What needs to be done: Can you transcribe the data exactly? Leave the pictures out.
-- Data shown follows --
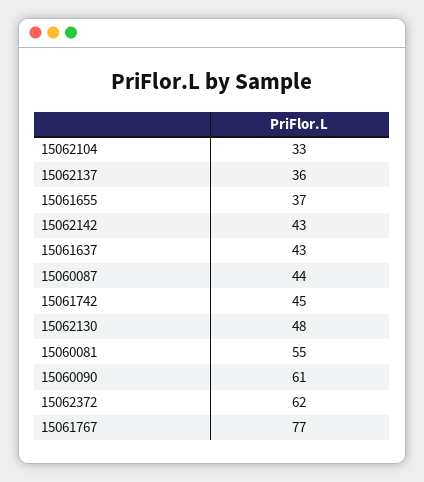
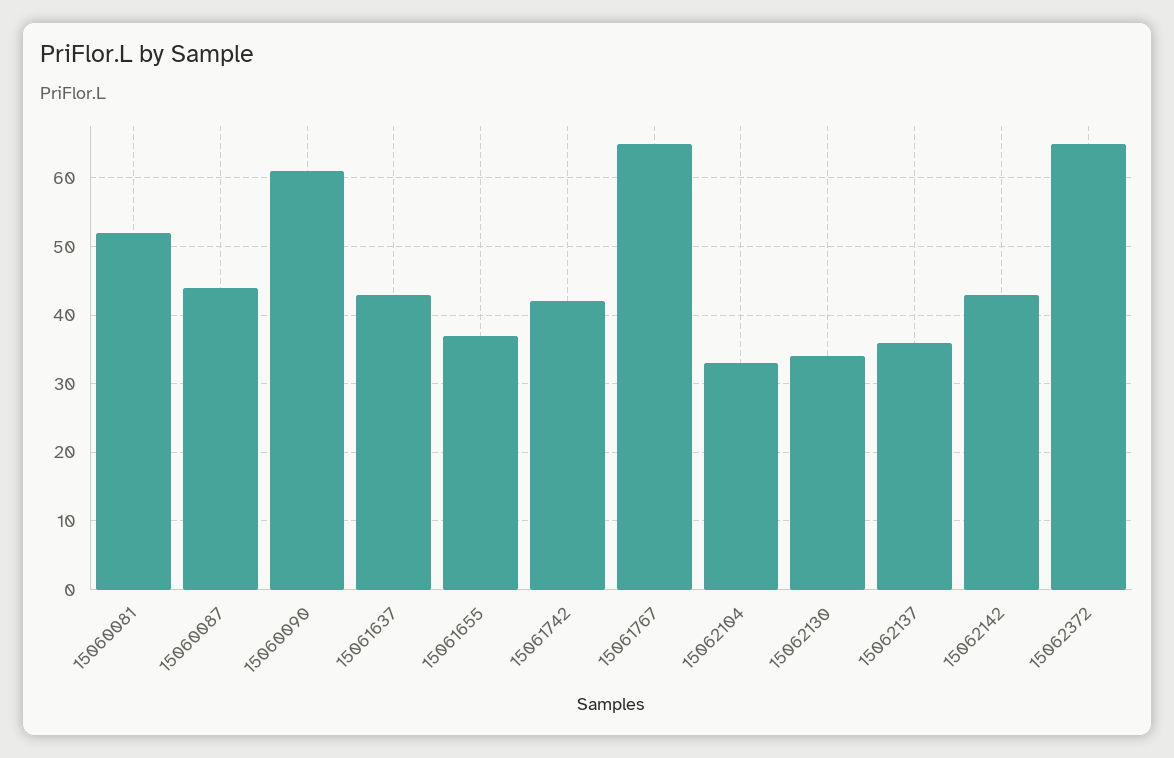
  {
    "15062104": 33,
    "15062137": 36,
    "15061655": 37,
    "15062142": 43,
    "15061637": 43,
    "15060087": 44,
-   "15061742": 45,
+   "15061742": 42,
-   "15062130": 48,
+   "15062130": 34,
-   "15060081": 55,
+   "15060081": 52,
    "15060090": 61,
-   "15062372": 62,
+   "15062372": 65,
-   "15061767": 77
+   "15061767": 65
  }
-- Data shown concluded --
Answer to the problem:
  {
    "15062104": 33,
    "15062137": 36,
    "15061655": 37,
    "15062142": 43,
    "15061637": 43,
    "15060087": 44,
-   "15061742": 45,
+   "15061742": 42,
-   "15062130": 48,
+   "15062130": 34,
-   "15060081": 55,
+   "15060081": 52,
    "15060090": 61,
-   "15062372": 62,
+   "15062372": 65,
-   "15061767": 77
+   "15061767": 65
  }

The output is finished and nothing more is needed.